Assigned task:
Gather every line of the listing that contains the word "Bibi". Case counts.

Exercise material:

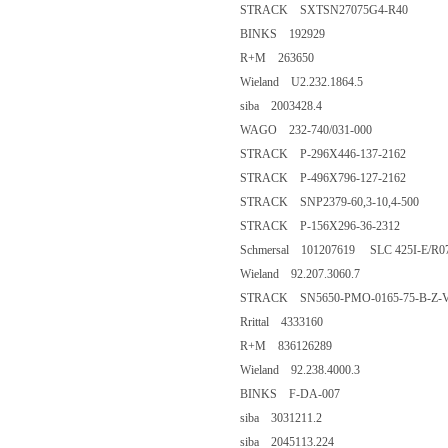
STRACK SXTSN27075G4-R40
BINKS 192929
R+M 263650
Wieland U2.232.1864.5
siba 2003428.4
WAGO 232-740/031-000
STRACK P-296X446-137-2162
STRACK P-496X796-127-2162
STRACK SNP2379-60,3-10,4-500
STRACK P-156X296-36-2312
Schmersal 101207619 SLC 425I-E/R0
Wieland 92.207.3060.7
STRACK SN5650-PMO-0165-75-B-Z-
Rrittal 4333160
R+M 836126289
Wieland 92.238.4000.3
BINKS F-DA-007
siba 3031211.2
siba 2045113.224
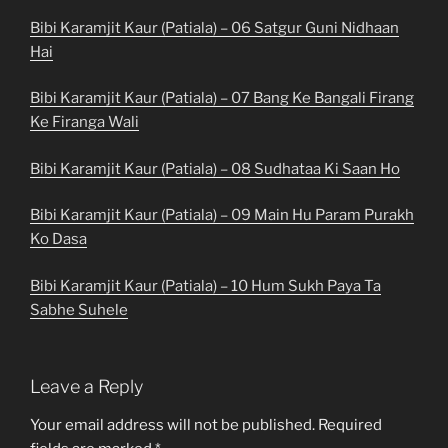
Bibi Karamjit Kaur (Patiala) – 06 Satgur Guni Nidhaan
Hai
Bibi Karamjit Kaur (Patiala) – 07 Bang Ke Bangali Firang
Ke Firanga Wali
Bibi Karamjit Kaur (Patiala) – 08 Sudhataa Ki Saan Ho
Bibi Karamjit Kaur (Patiala) – 09 Main Hu Param Purakh
Ko Dasa
Bibi Karamjit Kaur (Patiala) – 10 Hum Sukh Paya Ta
Sabhe Suhele
Leave a Reply
Your email address will not be published.
Required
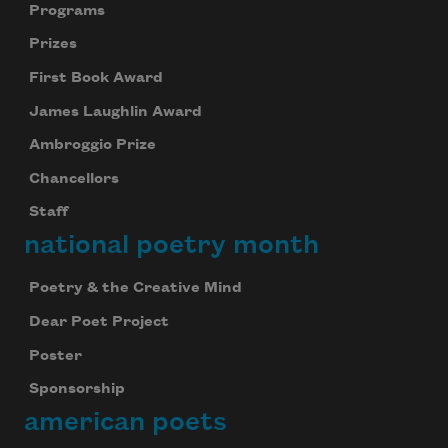
Programs
Prizes
First Book Award
James Laughlin Award
Ambroggio Prize
Chancellors
Staff
national poetry month
Poetry & the Creative Mind
Dear Poet Project
Poster
Sponsorship
american poets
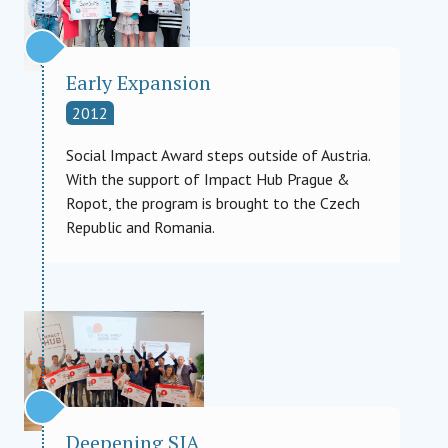
Early Expansion
2012
Social Impact Award steps outside of Austria.
With the support of Impact Hub Prague &
Ropot, the program is brought to the Czech
Republic and Romania.
Deepening SIA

Written reply:
Bibi Karamjit Kaur (Patiala) – 06 Satgur Guni Nidhaan
Bibi Karamjit Kaur (Patiala) – 07 Bang Ke Bangali Firang
Bibi Karamjit Kaur (Patiala) – 08 Sudhataa Ki Saan Ho
Bibi Karamjit Kaur (Patiala) – 09 Main Hu Param Purakh
Bibi Karamjit Kaur (Patiala) – 10 Hum Sukh Paya Ta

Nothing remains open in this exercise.